Le renouvellement du bail commercial au terme des neuf ans n'est pas automatique. Si aucune des parties ne se manifeste, le bail se poursuit par tacite reconduction pour une durée indéterminée. Dès lors, chacune des parties peut y mettre fin à tout moment en respectant un préavis d'au moins six mois. Par ailleurs, si la durée du bail initiale excède douze ans, le locataire ne peut plus bénéficier du mécanisme du plafonnement. Pour éviter cette situation, le preneur a donc tout intérêt à obtenir le renouvellement rapide de son bail. Plusieurs situations doivent être examinées.
En premier lieu, le locataire doit s’assurer qu’il remplit toutes les conditions pour pouvoir revendiquer un droit au renouvellement (voir la fiche Quelles conditions pour pouvoir bénéficier du droit au renouvellement ? ).

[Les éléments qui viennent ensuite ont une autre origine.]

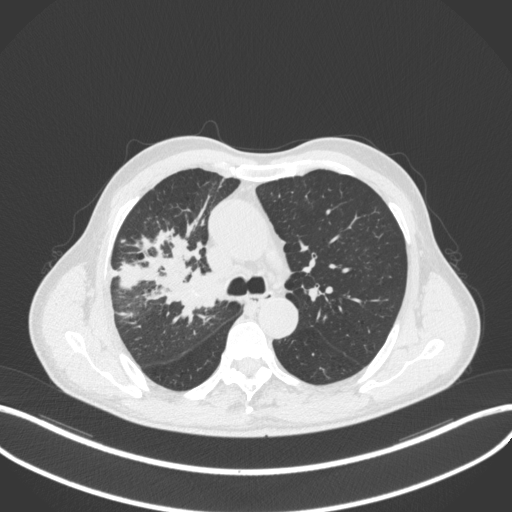
Chest CT, one axial slice; position 326 of 490 along the scan axis; reconstruction kernel B31f; lung window (W 1500 / L -600 HU); 1 mm slice thickness; 512 × 512 image matrix. Male patient, age 69 years. Case-level facts recorded for this patient, not image findings: clinical TNM (as recorded): T2a N0 M0.
Structures marked on this image (bounding box drawn by a radiologist):
- lung tumour (recorded histology: adenocarcinoma): bounding box (x1, y1, x2, y2) in pixels: (177, 269, 220, 313)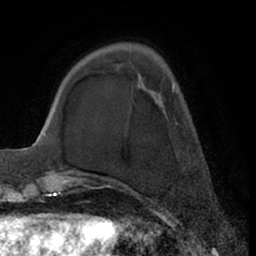
Breast MRI (dynamic contrast-enhanced), one axial slice. Position 18 of 66 along the scan axis. Cropped to one breast. Dynamic contrast-enhanced series, time point 2 of 7 at this slice position (early post-contrast). 1.5 T. TE 3 ms, TR 6.2 ms. 2.4 mm slice thickness. 256 × 256 image matrix, field of view 170 × 170 mm. Female patient.
Outlined on this slice (semi-automatically segmented with operator editing):
- enhancing-tissue mask used for the functional tumour volume (all voxels passing the contrast-enhancement thresholds inside the analysis volume; usually the tumour): box from (x=172, y=84) to (x=175, y=91) px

Le locataire qui a reçu un congé avec offre de renouvellement n’est pas tenu d’y répondre. Cependant, son silence vaut acceptation du principe du renouvellement.
A. Si le congé indique le nouveau montant du loyer
Si le congé indique le nouveau montant du loyer proposé, le locataire peut l’accepter soit de manière expresse, soit de manière tacite (en payant spontanément l’augmentation, par exemple). Cependant, dans la plupart des cas, le locataire souhaite négocier la proposition de loyer qui lui est faite. Pour ce faire, il doit en discuter les termes directement avec le propriétaire (voir les fiches La fixation du loyer est-elle libre ? et Calculez votre loyer renouvelé).
En pratique, le locataire répondra à son propriétaire (de préférence, par lettre recommandée avec demande d’avis de réception postale) qu’il accepte le principe du renouvellement mais qu’il refuse le montant du nouveau loyer.
À défaut d’accord amiable, l’une ou l’autre des parties peut saisir la commission de conciliation des baux commerciaux et/ou demander, au président du tribunal de grande instance compétent, la fixation judiciaire de la somme à payer. Si aucune des parties n’agit dans un délai de prescription de deux ans, le bail est renouvelé aux mêmes conditions de loyer que le bail expiré.
Remarque : l’article L. 145-17 du Code de commerce dispose que le propriétaire peut refuser le renouvellement du bail sans être tenu au paiement d’aucune indemnité :
- s’il justifie d’un motif grave et légitime à l’encontre du locataire sortant (inexécution d’une obligation née du bail, cessation de l’exploitation du fonds et attitude injurieuse envers du locataire envers le propriétaire) ;
- en cas de reprise pour démolir un immeuble insalubre ou vétuste ;
- en cas de reprise pour construire ou reconstruire l’immeuble existant.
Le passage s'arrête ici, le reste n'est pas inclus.